On April 27, the House of Representative unanimously passed the Email Privacy Act.  As previously reported, the proposed changes would strengthen the privacy protections for email and other cloud-storage services by closing a loophole that allowed law enforcement to access older data without obtaining a warrant.

However, while there is widespread support to require warrants for older emails, there remain some substantial disagreements about other proposed reforms to the 30-year-old law.  For example, the House Judiciary committee rejected proposed provisions that would have (1) required government agencies to notify targets of a warrant after their information was provided to the government; and (2) applied the warrant requirement to a customer’s geolocation information ; and (3) created a carve-out for regulators like the FTC and the SEC, who asked for a way to obtain customer emails without a criminal warrant, which may be unavailable in civil cases.

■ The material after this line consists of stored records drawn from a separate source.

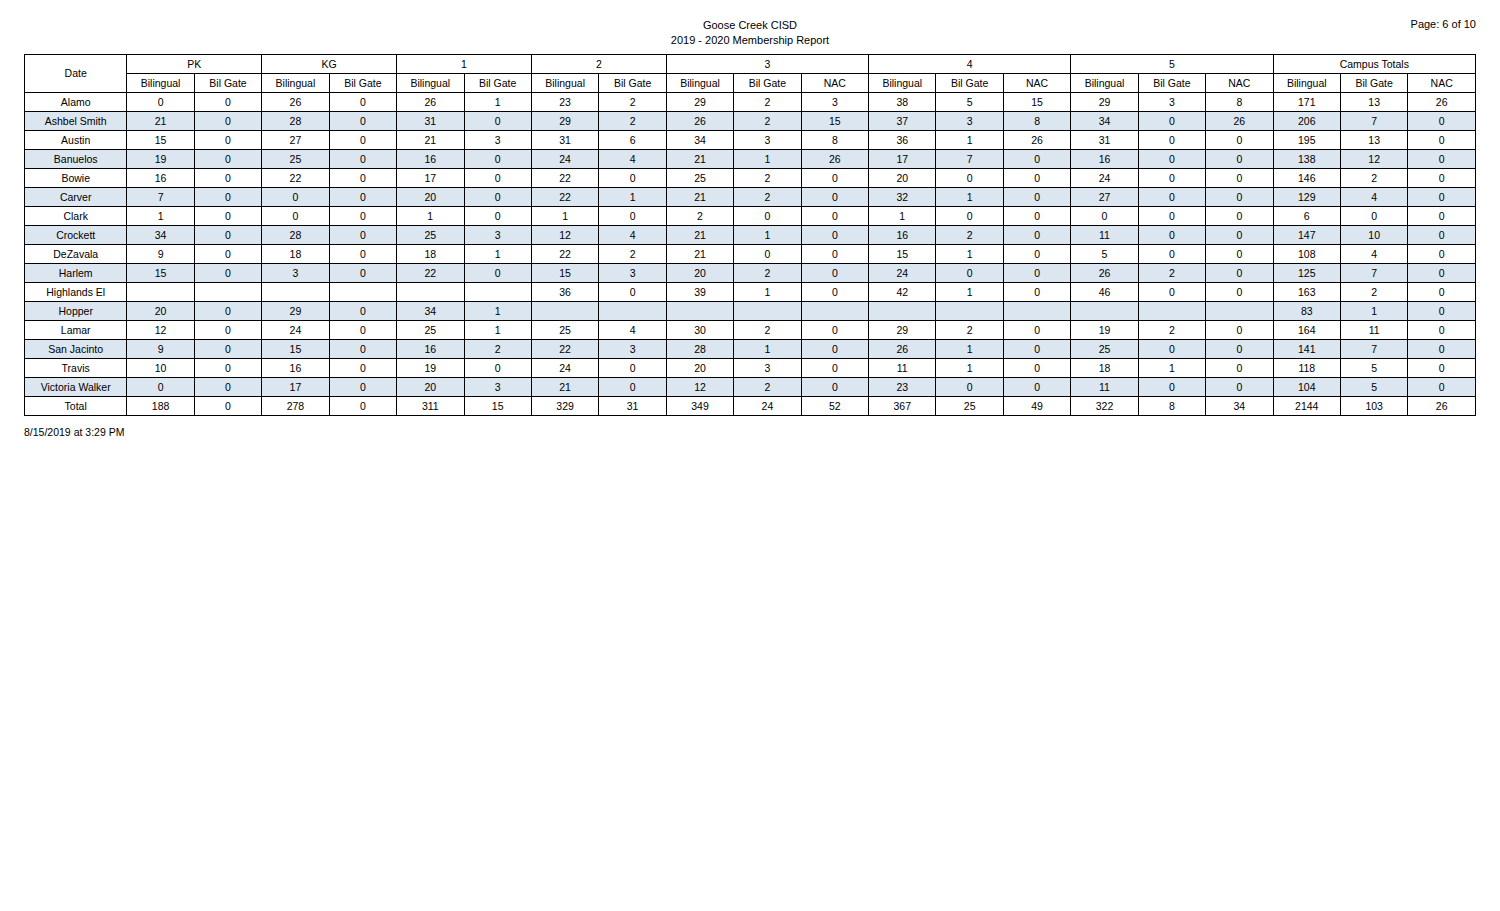Page: 6 of 10
Goose Creek CISD
2019 - 2020 Membership Report
| Date | PK | KG | 1 | 2 | 3 | 4 | 5 | Campus Totals |
| --- | --- | --- | --- | --- | --- | --- | --- | --- |
| Bilingual | Bil Gate | Bilingual | Bil Gate | Bilingual | Bil Gate | Bilingual | Bil Gate | Bilingual | Bil Gate | NAC | Bilingual | Bil Gate | NAC | Bilingual | Bil Gate | NAC | Bilingual | Bil Gate | NAC |
| Alamo | 0 | 0 | 26 | 0 | 26 | 1 | 23 | 2 | 29 | 2 | 3 | 38 | 5 | 15 | 29 | 3 | 8 | 171 | 13 | 26 |
| Ashbel Smith | 21 | 0 | 28 | 0 | 31 | 0 | 29 | 2 | 26 | 2 | 15 | 37 | 3 | 8 | 34 | 0 | 26 | 206 | 7 | 0 |
| Austin | 15 | 0 | 27 | 0 | 21 | 3 | 31 | 6 | 34 | 3 | 8 | 36 | 1 | 26 | 31 | 0 | 0 | 195 | 13 | 0 |
| Banuelos | 19 | 0 | 25 | 0 | 16 | 0 | 24 | 4 | 21 | 1 | 26 | 17 | 7 | 0 | 16 | 0 | 0 | 138 | 12 | 0 |
| Bowie | 16 | 0 | 22 | 0 | 17 | 0 | 22 | 0 | 25 | 2 | 0 | 20 | 0 | 0 | 24 | 0 | 0 | 146 | 2 | 0 |
| Carver | 7 | 0 | 0 | 0 | 20 | 0 | 22 | 1 | 21 | 2 | 0 | 32 | 1 | 0 | 27 | 0 | 0 | 129 | 4 | 0 |
| Clark | 1 | 0 | 0 | 0 | 1 | 0 | 1 | 0 | 2 | 0 | 0 | 1 | 0 | 0 | 0 | 0 | 0 | 6 | 0 | 0 |
| Crockett | 34 | 0 | 28 | 0 | 25 | 3 | 12 | 4 | 21 | 1 | 0 | 16 | 2 | 0 | 11 | 0 | 0 | 147 | 10 | 0 |
| DeZavala | 9 | 0 | 18 | 0 | 18 | 1 | 22 | 2 | 21 | 0 | 0 | 15 | 1 | 0 | 5 | 0 | 0 | 108 | 4 | 0 |
| Harlem | 15 | 0 | 3 | 0 | 22 | 0 | 15 | 3 | 20 | 2 | 0 | 24 | 0 | 0 | 26 | 2 | 0 | 125 | 7 | 0 |
| Highlands El | | | | | | | 36 | 0 | 39 | 1 | 0 | 42 | 1 | 0 | 46 | 0 | 0 | 163 | 2 | 0 |
| Hopper | 20 | 0 | 29 | 0 | 34 | 1 | | | | | | | | | | | | 83 | 1 | 0 |
| Lamar | 12 | 0 | 24 | 0 | 25 | 1 | 25 | 4 | 30 | 2 | 0 | 29 | 2 | 0 | 19 | 2 | 0 | 164 | 11 | 0 |
| San Jacinto | 9 | 0 | 15 | 0 | 16 | 2 | 22 | 3 | 28 | 1 | 0 | 26 | 1 | 0 | 25 | 0 | 0 | 141 | 7 | 0 |
| Travis | 10 | 0 | 16 | 0 | 19 | 0 | 24 | 0 | 20 | 3 | 0 | 11 | 1 | 0 | 18 | 1 | 0 | 118 | 5 | 0 |
| Victoria Walker | 0 | 0 | 17 | 0 | 20 | 3 | 21 | 0 | 12 | 2 | 0 | 23 | 0 | 0 | 11 | 0 | 0 | 104 | 5 | 0 |
| Total | 188 | 0 | 278 | 0 | 311 | 15 | 329 | 31 | 349 | 24 | 52 | 367 | 25 | 49 | 322 | 8 | 34 | 2144 | 103 | 26 |
8/15/2019 at 3:29 PM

Now that the Act has passed the House, there is renewed pressure on the Senate to take up its version, the Electronic Communications Privacy Act Amendments Act of 2015, which is currently in front of the Judiciary Committee.  Senator Chuck Grassley, the Chairman of the Senate Judiciary Committee, promised that he “plan[s] on taking a close look at the bill that passed the House, and talking with interested stakeholders and members of this committee to try to find a path forward for ECPA reform here in the Senate.”  However, he noted that “members of this committee on both sides of the aisle have expressed concerns about the details of this reform and whether it’s balanced to reflect issues raised by law enforcement.”  Senator Patrick Leahy and Senator Mike Lee, two of the co-sponsors to the Senate bill, urged the Senate to “take up and pass this bipartisan, common-sense legislation without delay.”